「発注者」のための指南書がなかった

『システムを「外注」するときに読む本』は、自分の会社や組織にシステムを導入しようとしているシステム担当者やプロジェクトマネージャー、CIO、経営者に向けて書かれています。

現在、ベンダーやエンジニアのための指南書は数多くありますが、発注者目線でプロジェクト成功のポイントを探る本は非常に少ないようです。 その理由の1つは、今までの日本のシステム開発における作業の主導権がベンダーにあったために、システムを発注する側に、「ベンダーと協力して進めていくものなのだ」という意識が根付いていなかったから、と言えるかもしれません。

システムを外注する企業であれば、システム開発の経験はそれほど多くはないでしょう。一方、ベンダはシステム作りのプロです。システム開発の経験値や知識面で、そもそも埋めがたい圧倒的な差があるわけです。

システム開発のプロセスで何が起きるのか。
自分たちにはどんな役割があるのか。
なぜトラブルが起きやすいのか。

発注者がそうしたことを知る機会がほとんどなかったのですから、うまくいかないプロジェクトが多くて当然だった、と言えるかもしれません。

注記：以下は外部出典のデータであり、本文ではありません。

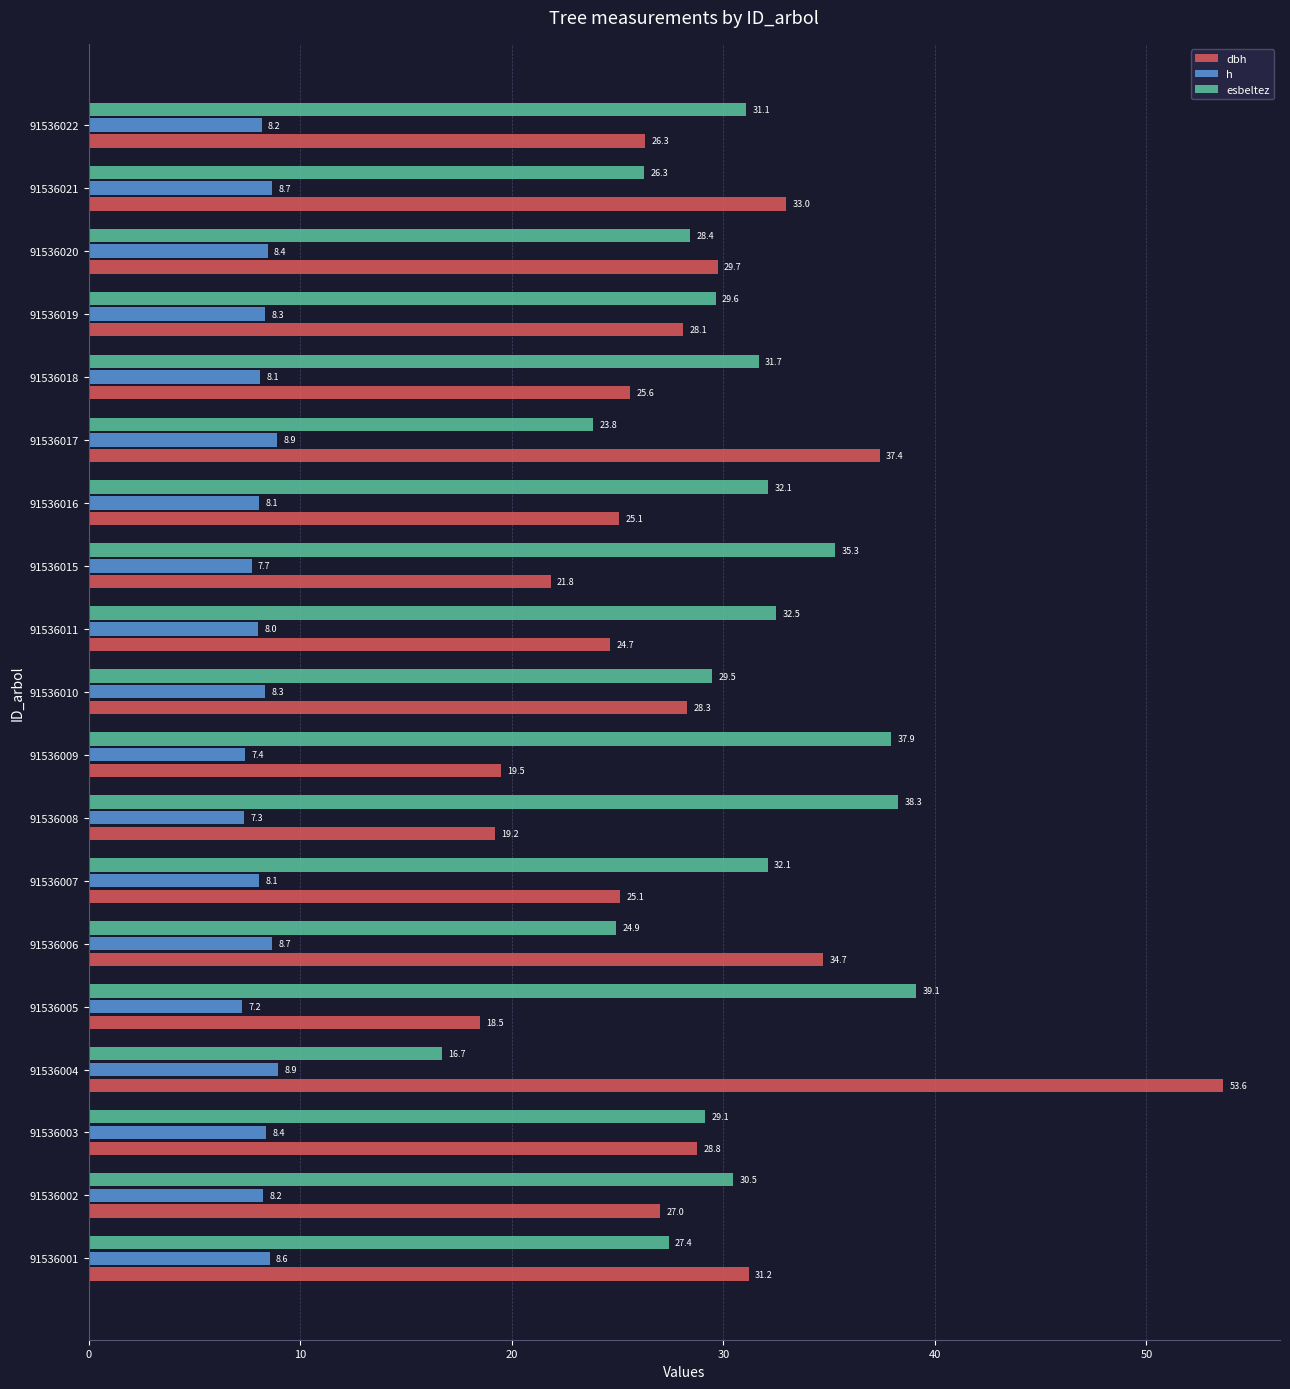

Read the esbeltez value at 91536008.

38.3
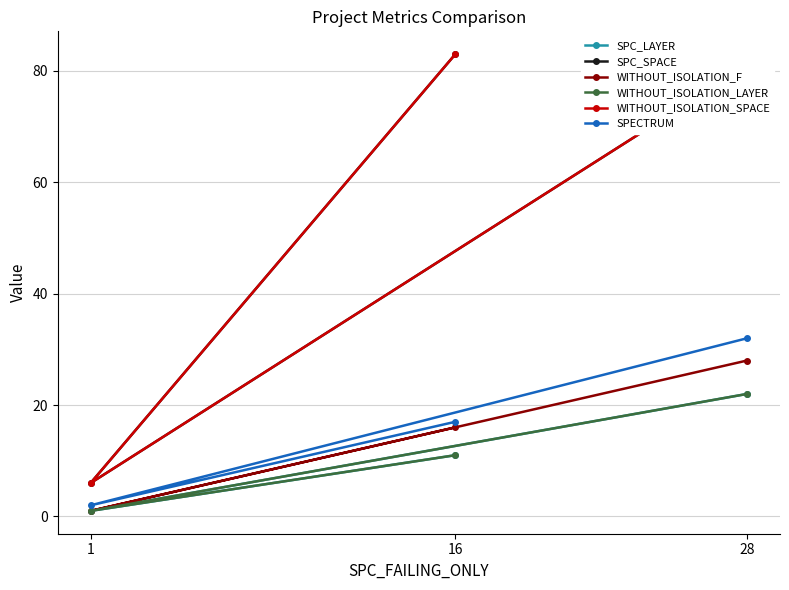

Does the chart display data point markers on the line(s)?

Yes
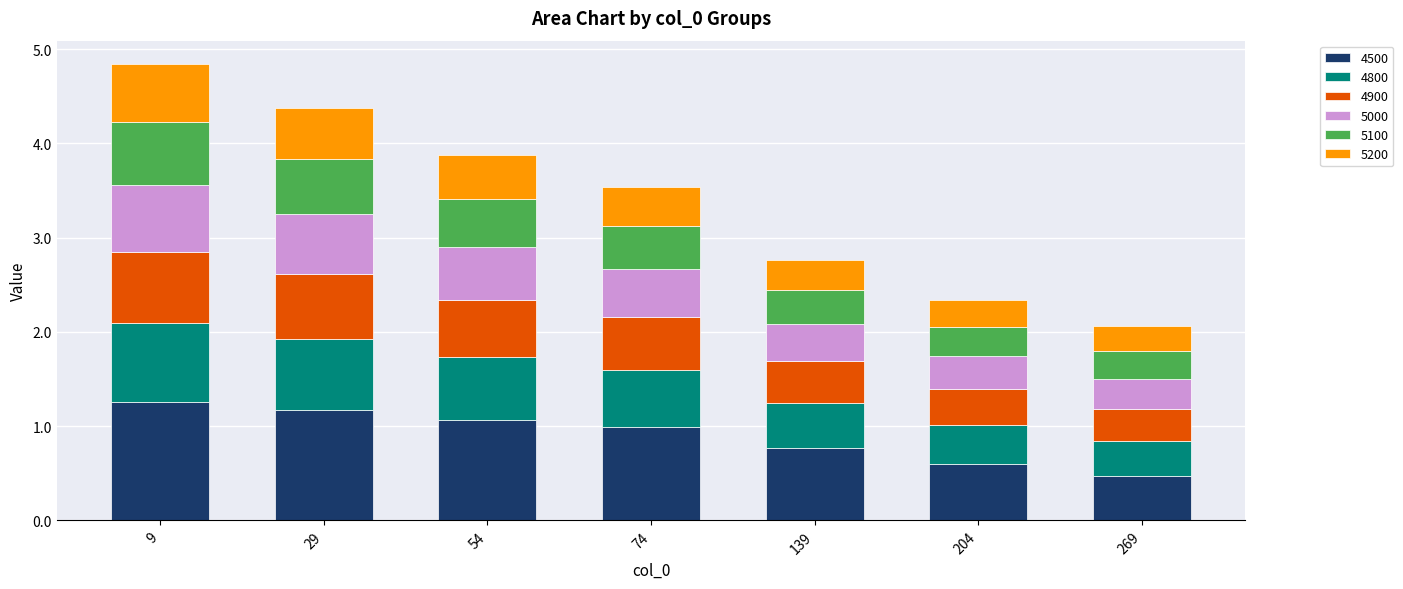

What is the difference between the maximum and minimum values in the 4500 series?

0.8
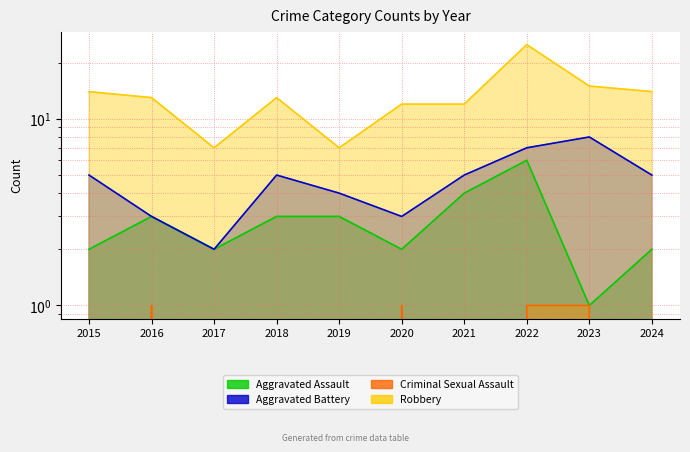

Rank the series by their maximum value, from lowest to highest.

Criminal Sexual Assault, Aggravated Assault, Aggravated Battery, Robbery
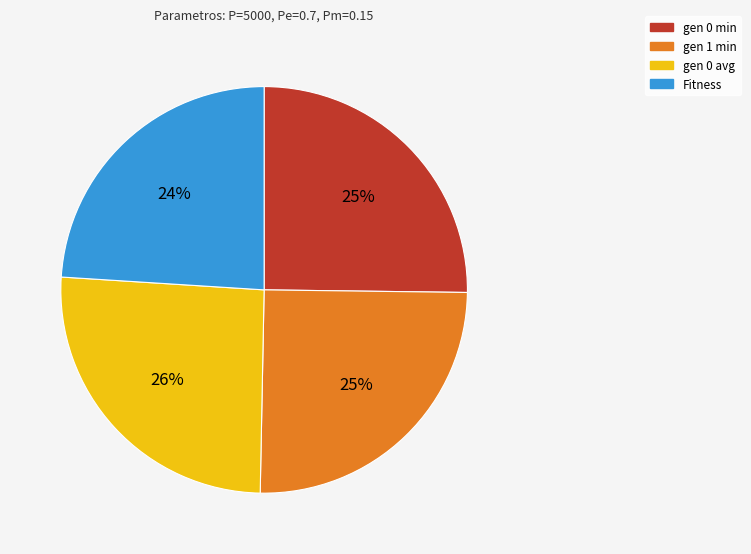

Is there any slice that represents more than half of the pie?

No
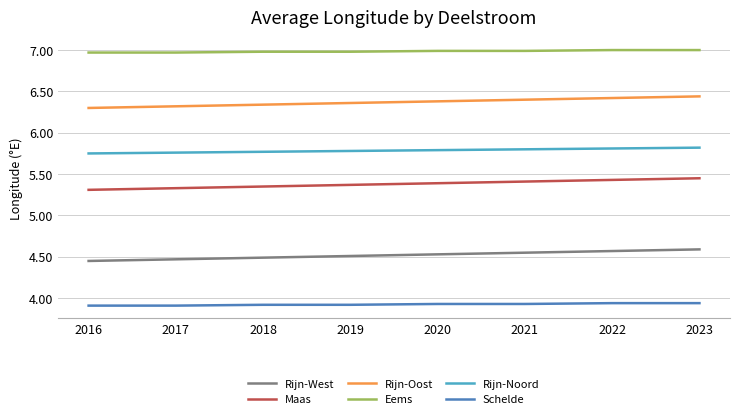

How many categories are shown in the chart?

8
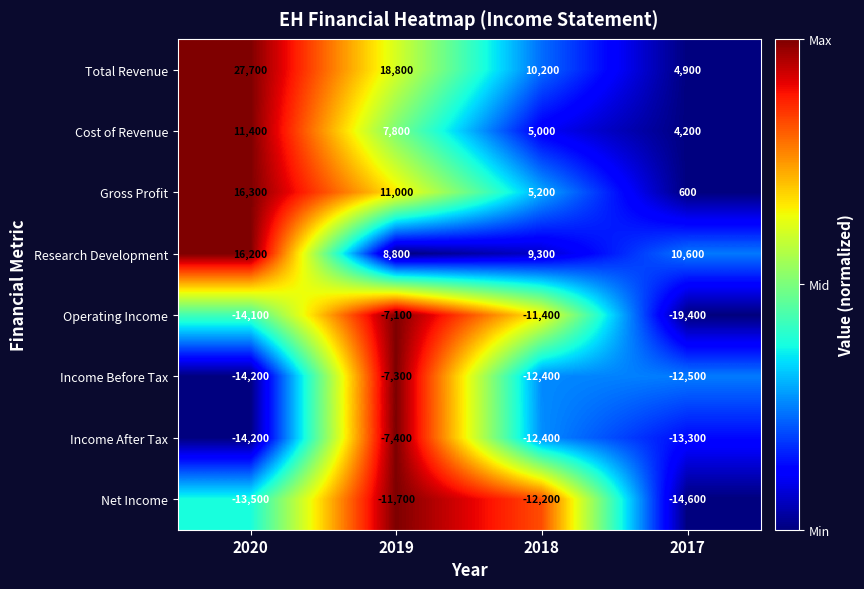

Rank the series by their maximum value, from highest to lowest.

Total Revenue, Gross Profit, Research Development, Cost of Revenue, Operating Income, Income Before Tax, Income After Tax, Net Income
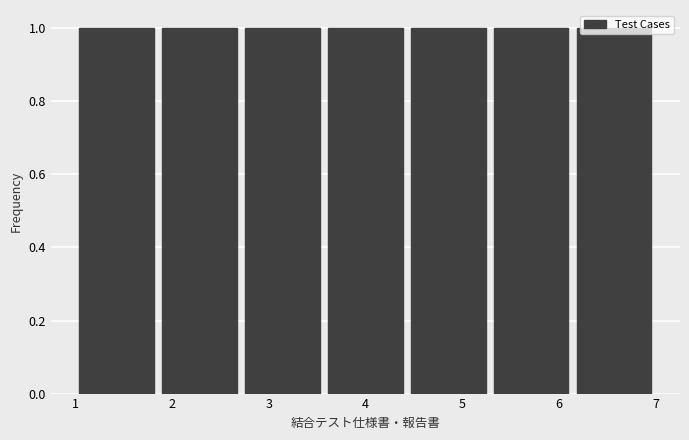

How tall is the bar that spans 5.3 to 6.1 on the x-axis? Neither the bar edges nor the heights are printed on the chart, so give them approximately, as read against the axes.

1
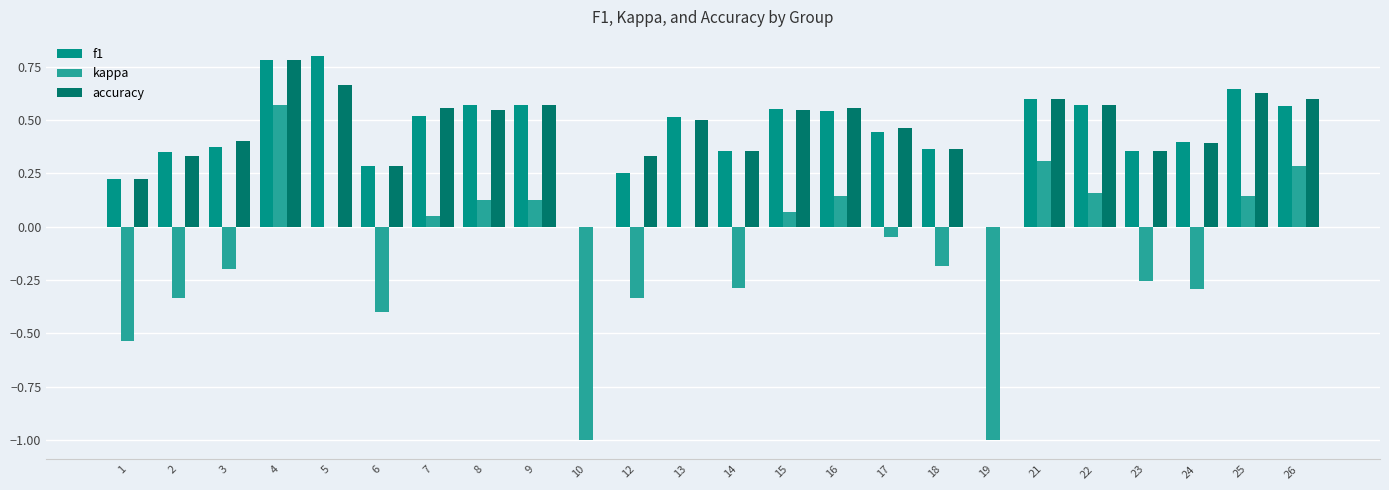

Is the value of accuracy at 14 greater than the value of f1 at 1?

Yes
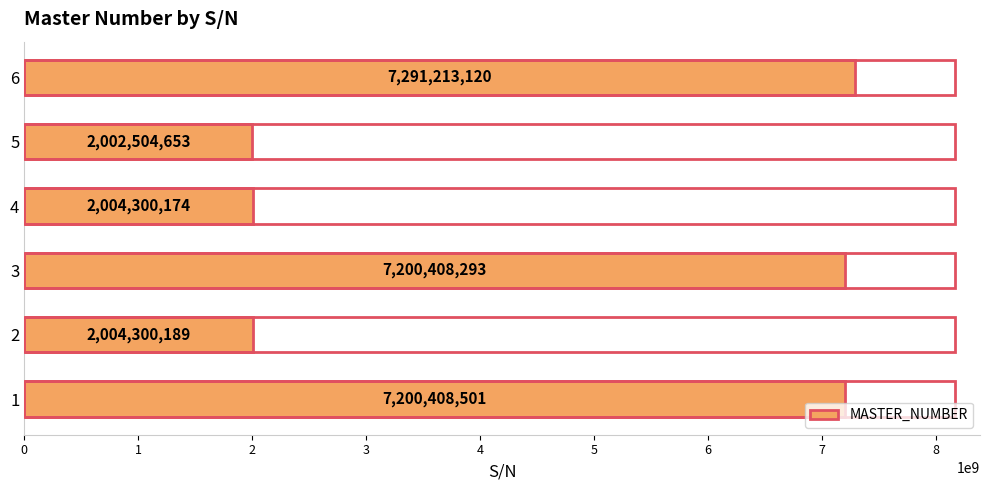

At which category does the chart reach its minimum across all series?

5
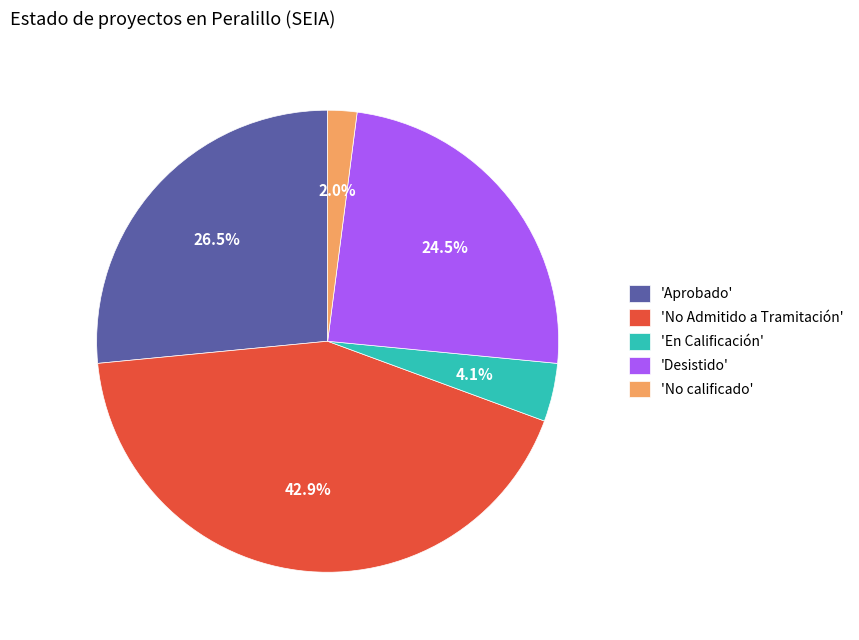

Does any single category account for the majority?

No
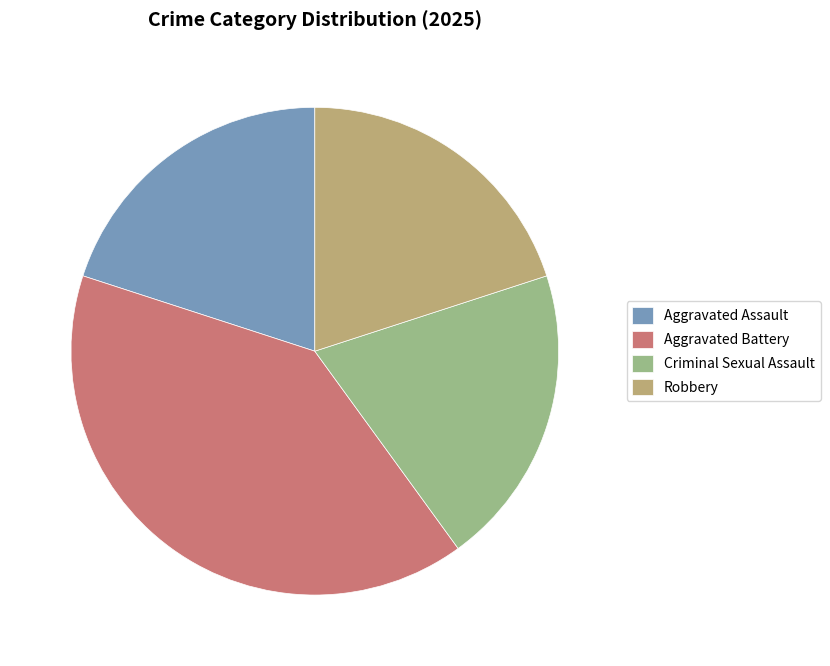

What is the ratio of the value at Criminal Sexual Assault to the value at Aggravated Assault?

1.0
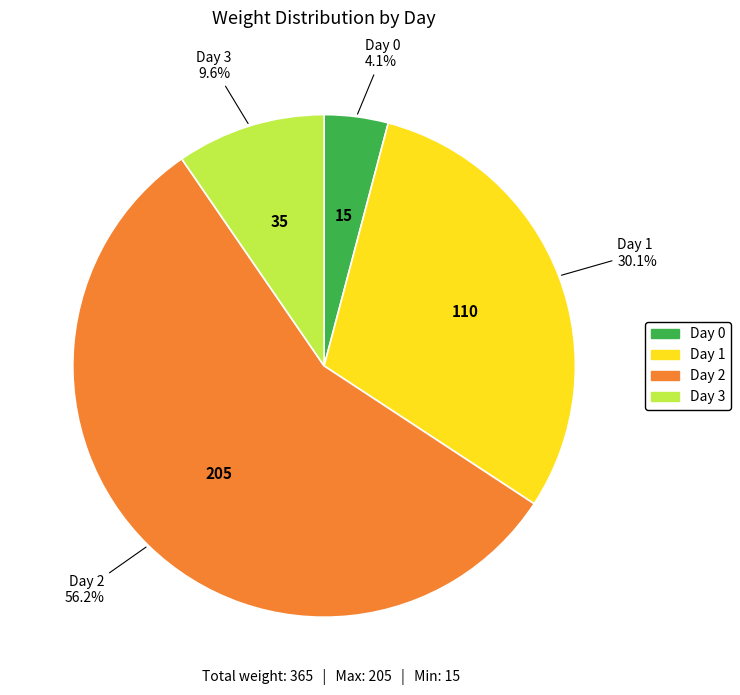

Is there a majority slice in this chart?

Yes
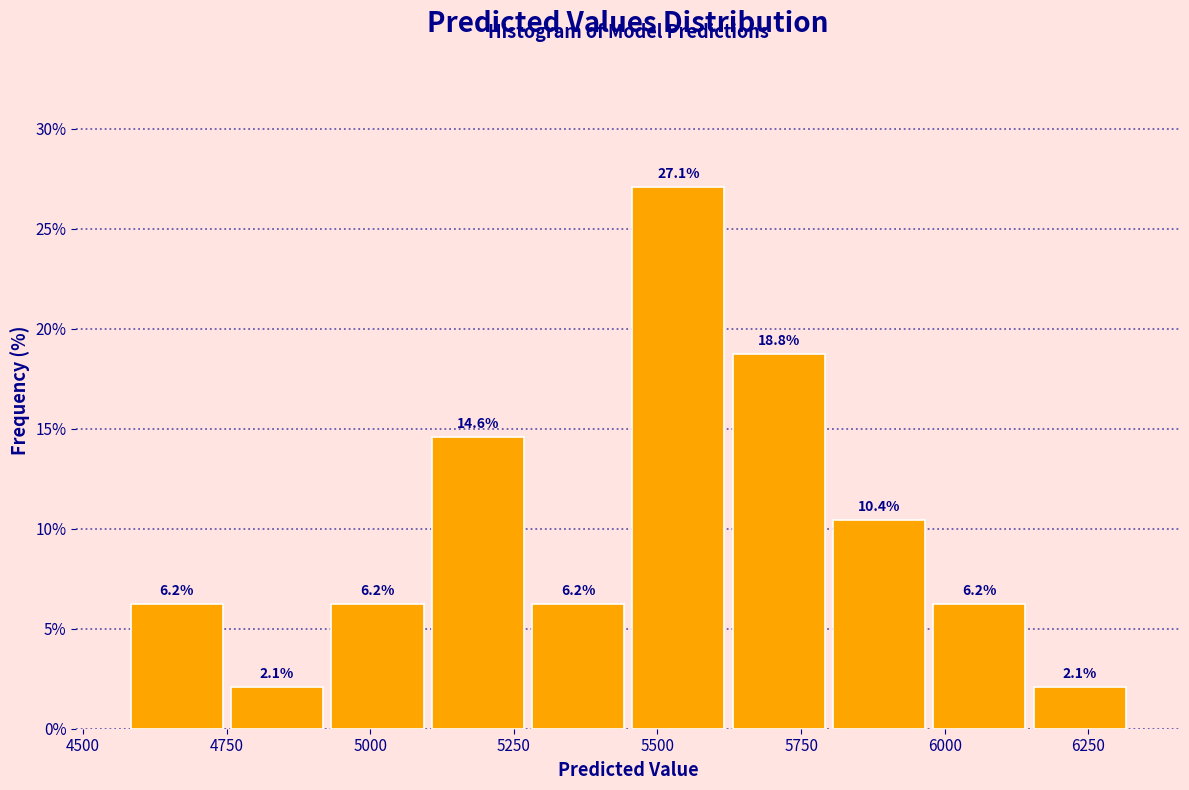

Read against the x-axis, roughly where is the centre of the tallest bar?

5550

そこで本書では、私が数々の失敗プロジェクトを見聞きしてきた経験を総動員して、システム開発プロセスに地雷のように潜むトラブルの種を取り除き、ベンダと協力しながら「本当に役に立つシステム」を完成させるための最低限の知識を、ストーリー形式でお伝えしていきます。

いわば、無数の失敗事例から見えてくる、成功のポイントを凝縮した本です。